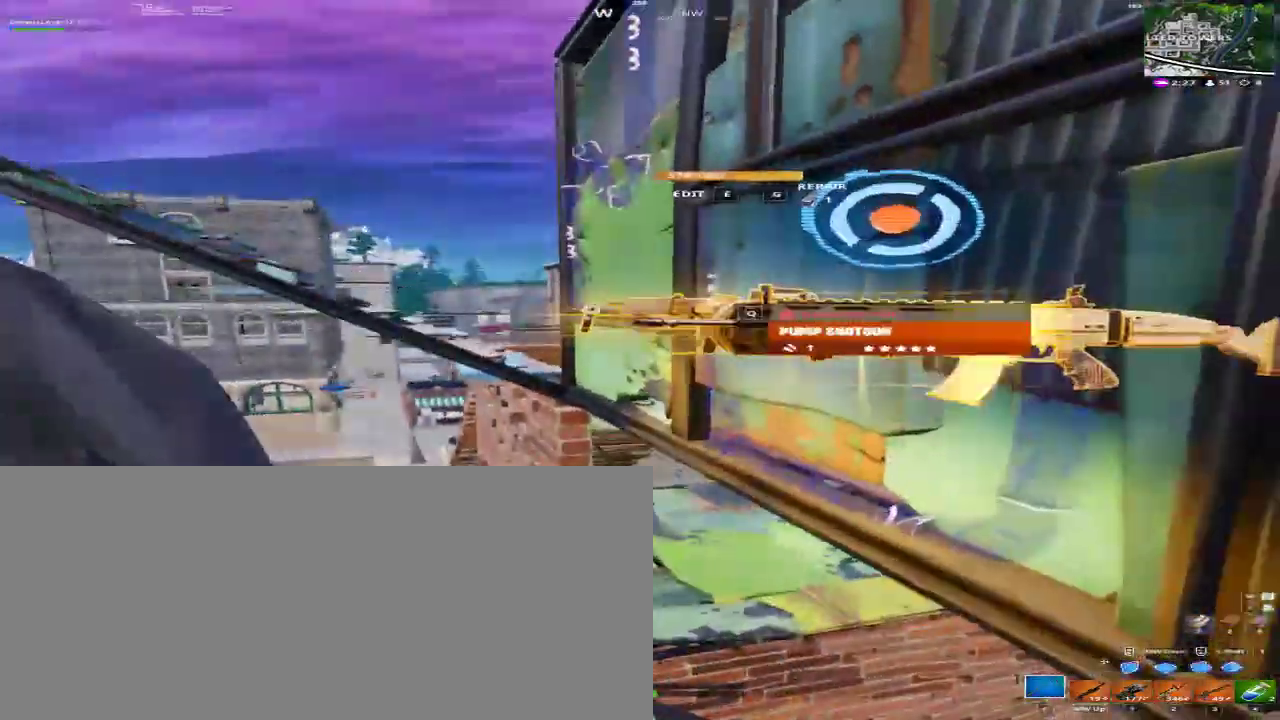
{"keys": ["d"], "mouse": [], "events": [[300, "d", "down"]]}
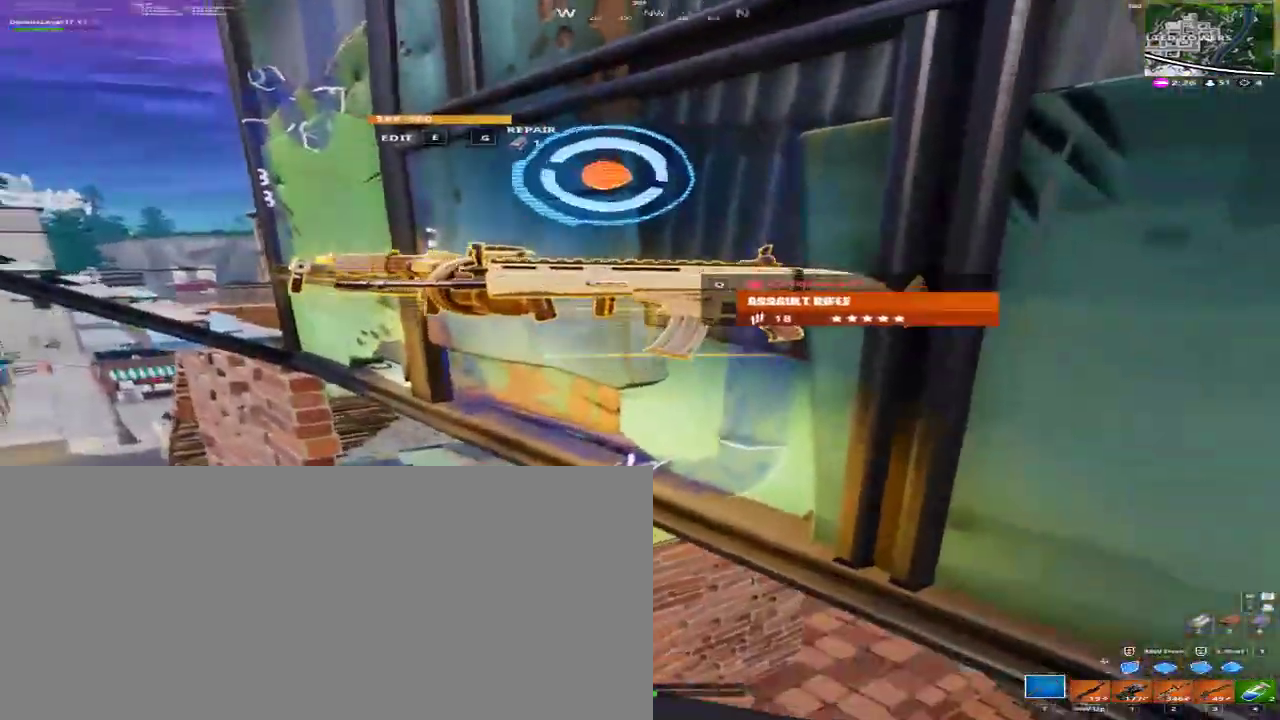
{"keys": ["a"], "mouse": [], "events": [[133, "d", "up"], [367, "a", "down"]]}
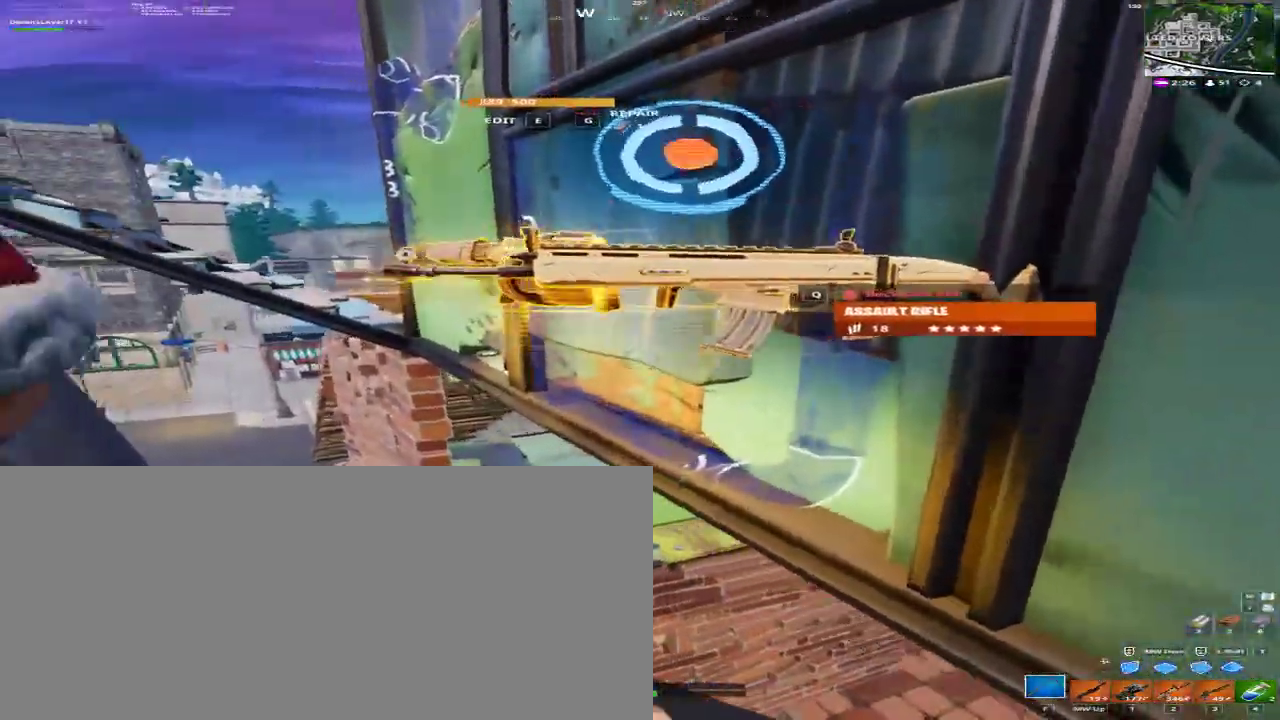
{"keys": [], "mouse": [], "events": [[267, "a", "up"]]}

| Problem to solve |
Restate the data word for word while omitting each picture.

| Exercise answer |
{"keys": ["d"], "mouse": [], "events": [[300, "d", "down"]]}
{"keys": ["a"], "mouse": [], "events": [[133, "d", "up"], [367, "a", "down"]]}
{"keys": [], "mouse": [], "events": [[267, "a", "up"]]}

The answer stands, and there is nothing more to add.